On 5/8/2019 4:17 PM, Christoph Hellwig wrote:
On Tue, May 07, 2019 at 04:38:39PM +0300, Max Gurtovoy wrote:
Performance results running fio (24 jobs, 128 iodepth) using
write_generate=1 and read_verify=1 (w/w.o patch):
bs IOPS(read) IOPS(write)
---- ---------- ----------
512 1266.4K/1262.4K 1720.1K/1732.1K
4k 793139/570902 1129.6K/773982
32k 72660/72086 97229/96164
Using write_generate=0 and read_verify=0 (w/w.o patch):
bs IOPS(read) IOPS(write)
---- ---------- ----------
512 1590.2K/1600.1K 1828.2K/1830.3K
4k 1078.1K/937272 1142.1K/815304
32k 77012/77369 98125/97435
So this makes almost no difference for 512byte or 32k block sizes,
but a huge difference for 4k, which seems a little odd. Do you have
a good explanation for that?
Yes. The servers that were used for the measurements weren't so strong
to show the improvements for 512B.
We'll try to find stronger servers for that.

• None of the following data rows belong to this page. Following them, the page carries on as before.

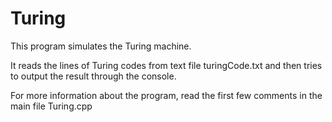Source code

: # Turing

This program simulates the Turing machine.

It reads the lines of Turing codes from text file turingCode.txt and then tries to output the result through the console.

For more information about the program, read the first few comments in the main file Turing.cpp
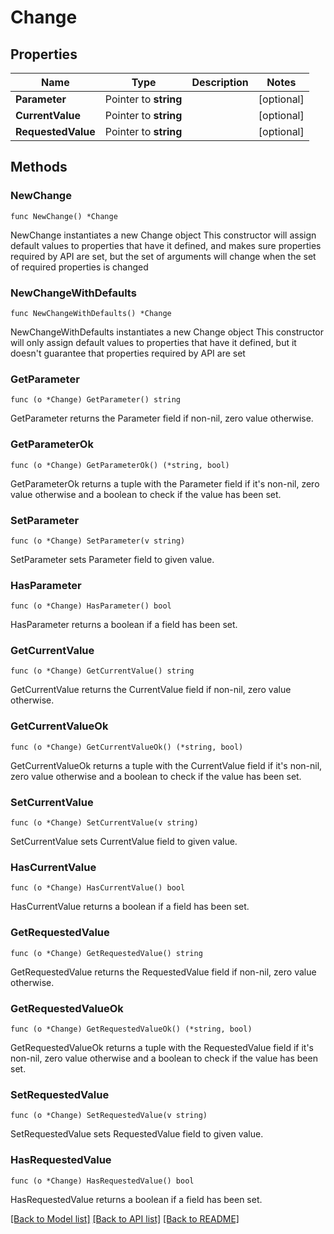# Change

## Properties

Name | Type | Description | Notes
------------ | ------------- | ------------- | -------------
**Parameter** | Pointer to **string** |  | [optional] 
**CurrentValue** | Pointer to **string** |  | [optional] 
**RequestedValue** | Pointer to **string** |  | [optional] 

## Methods

### NewChange

`func NewChange() *Change`

NewChange instantiates a new Change object
This constructor will assign default values to properties that have it defined,
and makes sure properties required by API are set, but the set of arguments
will change when the set of required properties is changed

### NewChangeWithDefaults

`func NewChangeWithDefaults() *Change`

NewChangeWithDefaults instantiates a new Change object
This constructor will only assign default values to properties that have it defined,
but it doesn't guarantee that properties required by API are set

### GetParameter

`func (o *Change) GetParameter() string`

GetParameter returns the Parameter field if non-nil, zero value otherwise.

### GetParameterOk

`func (o *Change) GetParameterOk() (*string, bool)`

GetParameterOk returns a tuple with the Parameter field if it's non-nil, zero value otherwise
and a boolean to check if the value has been set.

### SetParameter

`func (o *Change) SetParameter(v string)`

SetParameter sets Parameter field to given value.

### HasParameter

`func (o *Change) HasParameter() bool`

HasParameter returns a boolean if a field has been set.

### GetCurrentValue

`func (o *Change) GetCurrentValue() string`

GetCurrentValue returns the CurrentValue field if non-nil, zero value otherwise.

### GetCurrentValueOk

`func (o *Change) GetCurrentValueOk() (*string, bool)`

GetCurrentValueOk returns a tuple with the CurrentValue field if it's non-nil, zero value otherwise
and a boolean to check if the value has been set.

### SetCurrentValue

`func (o *Change) SetCurrentValue(v string)`

SetCurrentValue sets CurrentValue field to given value.

### HasCurrentValue

`func (o *Change) HasCurrentValue() bool`

HasCurrentValue returns a boolean if a field has been set.

### GetRequestedValue

`func (o *Change) GetRequestedValue() string`

GetRequestedValue returns the RequestedValue field if non-nil, zero value otherwise.

### GetRequestedValueOk

`func (o *Change) GetRequestedValueOk() (*string, bool)`

GetRequestedValueOk returns a tuple with the RequestedValue field if it's non-nil, zero value otherwise
and a boolean to check if the value has been set.

### SetRequestedValue

`func (o *Change) SetRequestedValue(v string)`

SetRequestedValue sets RequestedValue field to given value.

### HasRequestedValue

`func (o *Change) HasRequestedValue() bool`

HasRequestedValue returns a boolean if a field has been set.


[[Back to Model list]](../README.md#documentation-for-models) [[Back to API list]](../README.md#documentation-for-api-endpoints) [[Back to README]](../README.md)


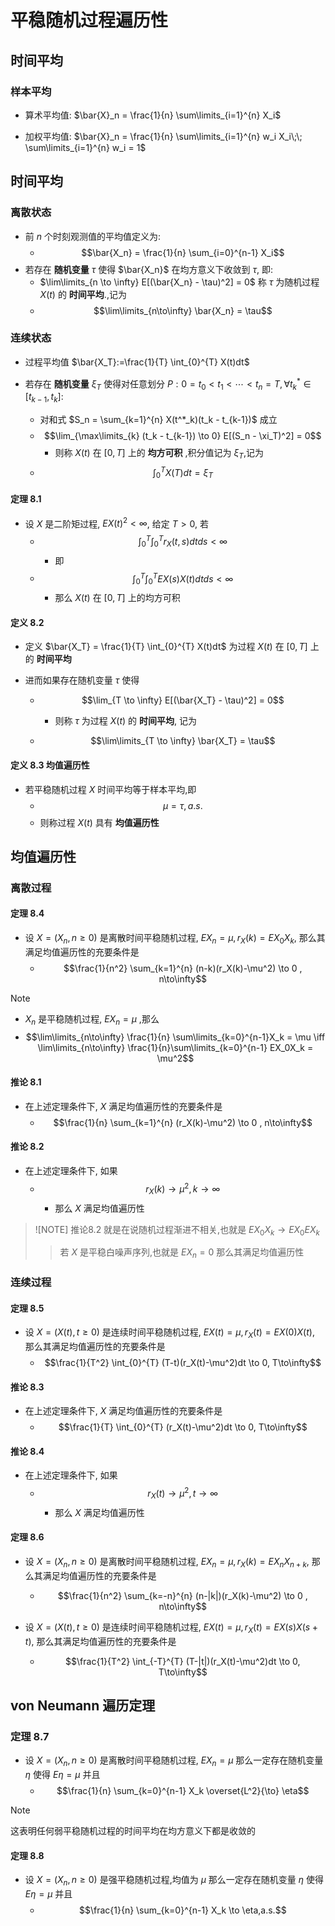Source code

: # 平稳随机过程遍历性

## 时间平均

### 样本平均

- 算术平均值: $\bar{X}_n = \frac{1}{n} \sum\limits_{i=1}^{n} X_i$

- 加权平均值: $\bar{X}_n = \frac{1}{n} \sum\limits_{i=1}^{n} w_i X_i\;\;     \sum\limits_{i=1}^{n} w_i = 1$

## 时间平均

### 离散状态

- 前 $n$ 个时刻观测值的平均值定义为:
    - $$\bar{X_n} = \frac{1}{n} \sum_{i=0}^{n-1} X_i$$
- 若存在 **随机变量** $\tau$ 使得 $\bar{X_n}$ 在均方意义下收敛到 $\tau$, 即:
    - $\lim\limits_{n \to \infty} E[(\bar{X_n} - \tau)^2] = 0$ 称 $\tau$ 为随机过程 $X(t)$ 的 **时间平均**.,记为
    - $$\lim\limits_{n\to\infty} \bar{X_n} = \tau$$

### 连续状态

- 过程平均值 $\bar{X_T}:=\frac{1}{T} \int_{0}^{T} X(t)dt$

- 若存在 **随机变量** $\xi_T$ 使得对任意划分 $P:0=t_0<t_1<\cdots<t_n=T,\forall t^*_k\in[t_{k-1},t_k]$:
    - 对和式 $S_n = \sum_{k=1}^{n} X(t^*_k)(t_k - t_{k-1})$ 成立
    - $$\lim_{\max\limits_{k} (t_k - t_{k-1}) \to 0} E[(S_n - \xi_T)^2] = 0$$
        - 则称 $X(t)$ 在 $[0,T]$ 上的 **均方可积** ,积分值记为 $\xi_T$,记为
    - $$\int_{0}^{T} X(T)dt = \xi_T$$

#### 定理 8.1
- 设 $X$ 是二阶矩过程, $EX(t)^2 < \infty$, 给定 $T>0$, 若
    - $$\int_{0}^{T}\int_{0}^{T} r_X(t,s)dtds < \infty$$
        - 即
    - $$\int_{0}^{T}\int_{0}^{T} EX(s)X(t)dtds < \infty$$
        - 那么 $X(t)$ 在 $[0,T]$ 上的均方可积

#### 定义 8.2
- 定义 $\bar{X_T} = \frac{1}{T} \int_{0}^{T} X(t)dt$ 为过程 $X(t)$ 在 $[0,T]$ 上的 **时间平均**

- 进而如果存在随机变量 $\tau$ 使得

    - $$\lim_{T \to \infty} E[(\bar{X_T} - \tau)^2] = 0$$

        - 则称 $\tau$ 为过程 $X(t)$ 的 **时间平均**, 记为

    - $$\lim\limits_{T \to \infty} \bar{X_T} = \tau$$


#### 定义 8.3 均值遍历性
- 若平稳随机过程 $X$ 时间平均等于样本平均,即
    - $$\mu = \tau,a.s.$$
    - 则称过程 $X(t)$ 具有 **均值遍历性**

## 均值遍历性

### 离散过程

#### 定理 8.4
- 设 $X=(X_n,n\geq 0)$ 是离散时间平稳随机过程, $EX_n = \mu,r_X(k) = EX_0X_k,$ 那么其满足均值遍历性的充要条件是
    - $$\frac{1}{n^2} \sum_{k=1}^{n} (n-k)(r_X(k)-\mu^2) \to 0 , n\to\infty$$


> [!NOTE]
> - $X_n$ 是平稳随机过程, $EX_n=\mu$ ,那么
> - $$\lim\limits_{n\to\infty} \frac{1}{n} \sum\limits_{k=0}^{n-1}X_k = \mu \iff \lim\limits_{n\to\infty} \frac{1}{n}\sum\limits_{k=0}^{n-1} EX_0X_k = \mu^2$$



#### 推论 8.1
- 在上述定理条件下, $X$ 满足均值遍历性的充要条件是
    - $$\frac{1}{n} \sum_{k=1}^{n} (r_X(k)-\mu^2) \to 0 , n\to\infty$$

#### 推论 8.2
- 在上述定理条件下, 如果
    - $$r_X(k)\to \mu^2, k\to\infty$$
        - 那么 $X$ 满足均值遍历性

> ![NOTE]
> 推论8.2 就是在说随机过程渐进不相关,也就是 $EX_0X_k\to EX_0EX_k$
>> 若 $X$ 是平稳白噪声序列,也就是 $E X_n = 0$ 那么其满足均值遍历性

### 连续过程

#### 定理 8.5
- 设 $X = (X(t),t\geq 0)$ 是连续时间平稳随机过程, $EX(t) = \mu, r_X(t) = EX(0)X(t)$, 那么其满足均值遍历性的充要条件是
    - $$\frac{1}{T^2} \int_{0}^{T} (T-t)(r_X(t)-\mu^2)dt \to 0, T\to\infty$$

#### 推论 8.3
- 在上述定理条件下, $X$ 满足均值遍历性的充要条件是
    - $$\frac{1}{T} \int_{0}^{T} (r_X(t)-\mu^2)dt \to 0, T\to\infty$$

#### 推论 8.4
- 在上述定理条件下, 如果
    - $$r_X(t)\to \mu^2, t\to\infty$$
        - 那么 $X$ 满足均值遍历性


#### 定理 8.6
- 设 $X = (X_n,n\geq 0)$ 是离散时间平稳随机过程, $EX_n = \mu,r_X(k) = EX_nX_{n+k}$, 那么其满足均值遍历性的充要条件是
    - $$\frac{1}{n^2} \sum_{k=-n}^{n} (n-|k|)(r_X(k)-\mu^2) \to 0 , n\to\infty$$

- 设 $X = (X(t),t\geq 0)$ 是连续时间平稳随机过程, $EX(t) = \mu, r_X(t)=EX(s)X(s+t)$, 那么其满足均值遍历性的充要条件是
    - $$\frac{1}{T^2} \int_{-T}^{T} (T-|t|)(r_X(t)-\mu^2)dt \to 0, T\to\infty$$


## $\text{von Neumann}$ 遍历定理

### 定理 8.7
- 设 $X = (X_n,n\geq 0)$ 是离散时间平稳随机过程, $EX_n = \mu$ 那么一定存在随机变量 $\eta$ 使得 $E\eta = \mu$ 并且
    - $$\frac{1}{n} \sum_{k=0}^{n-1} X_k \overset{L^2}{\to} \eta$$

> [!NOTE]
> 这表明任何弱平稳随机过程的时间平均在均方意义下都是收敛的

#### 定理 8.8
- 设 $X = (X_n,n\geq 0)$ 是强平稳随机过程,均值为 $\mu$ 那么一定存在随机变量 $\eta$ 使得 $E\eta = \mu$ 并且
    - $$\frac{1}{n} \sum_{k=0}^{n-1} X_k \to \eta,a.s.$$


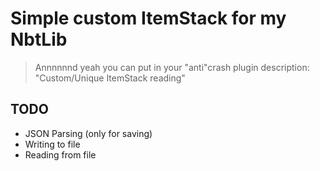 # Simple custom ItemStack for my NbtLib
> Annnnnnd yeah you can put in your "anti"crash plugin description: "Custom/Unique ItemStack reading"

## TODO
- JSON Parsing (only for saving)
- Writing to file
- Reading from file
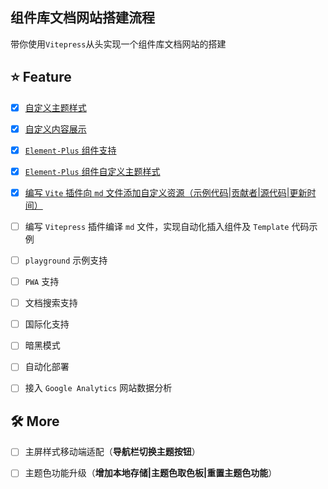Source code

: ## 组件库文档网站搭建流程

带你使用`Vitepress`从头实现一个组件库文档网站的搭建

## ⭐️ Feature

- [x] [自定义主题样式](https://github.com/winchesHe/Library-Docs/commit/424d3e8b0ac16e3ca37acbc44a956ab5cceb01e2)

- [x] [自定义内容展示](https://github.com/winchesHe/Library-Docs/commit/73b44fff6b7f6bb558ebda800361174472fc149c)

- [x] [`Element-Plus` 组件支持](https://github.com/winchesHe/Library-Docs/commit/34aa73416b4d67ec8be56e17309a3a8e1659d92e)

- [x] [`Element-Plus` 组件自定义主题样式](https://github.com/winchesHe/Library-Docs/commit/17920d1cde7417d46e9a49b53458459fae5ada66)

- [x] [编写 `Vite` 插件向 `md` 文件添加自定义资源（示例代码|贡献者|源代码|更新时间）](https://github.com/winchesHe/Library-Docs/commit/c02af59bc15e3e81c6ad5f34251b1c45da000354)

- [ ] 编写 `Vitepress` 插件编译 `md` 文件，实现自动化插入组件及 `Template` 代码示例

- [ ] `playground` 示例支持

- [ ] `PWA` 支持

- [ ] 文档搜索支持

- [ ] 国际化支持

- [ ] 暗黑模式

- [ ] 自动化部署

- [ ] 接入 `Google Analytics` 网站数据分析

## 🛠️ More

- [ ] 主屏样式移动端适配（**导航栏切换主题按钮**）

- [ ] 主题色功能升级（**增加本地存储|主题色取色板|重置主题色功能**）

For the case of 32K it's obvious, it doesn't fall to the case of PA
mappings (sg_nents == 1).
case IB_WR_REG_MR_INTEGRITY:
- memset(®_pi_wr, 0, sizeof(struct ib_reg_wr));
Btw, I think the driver would really benefit from eventually splitting
out each case in this huge switch statement into a helper. Everytime
I had to stare at it it took me forever to understand it.
Sure, this was exactly what I thought during the development. It's on
our plate after merging this series that's already big enough.